_Work request_. Leave the pictures out. Copy every other part of the entries exactly.
[Opening Extracted data section]
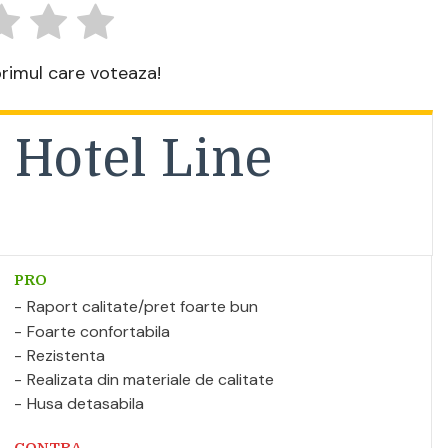
 primul care voteaza!
 Hotel Line
PRO
Raport calitate/pret foarte bun
Foarte confortabila
Rezistenta
Realizata din materiale de calitate
Husa detasabila
CONTRA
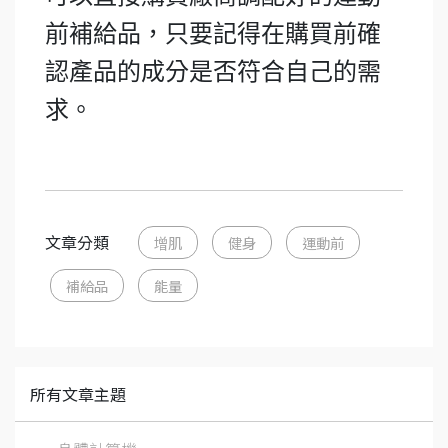
前補給品，只要記得在購買前確
認產品的成分是否符合自己的需
求。
文章分類
增肌
健身
運動前
補給品
能量
所有文章主題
[Closing Extracted data section]
_Solution to the exercise_.
 primul care voteaza!
 Hotel Line
PRO
Raport calitate/pret foarte bun
Foarte confortabila
Rezistenta
Realizata din materiale de calitate
Husa detasabila
CONTRA
前補給品，只要記得在購買前確
認產品的成分是否符合自己的需
求。
文章分類
增肌
健身
運動前
補給品
能量
所有文章主題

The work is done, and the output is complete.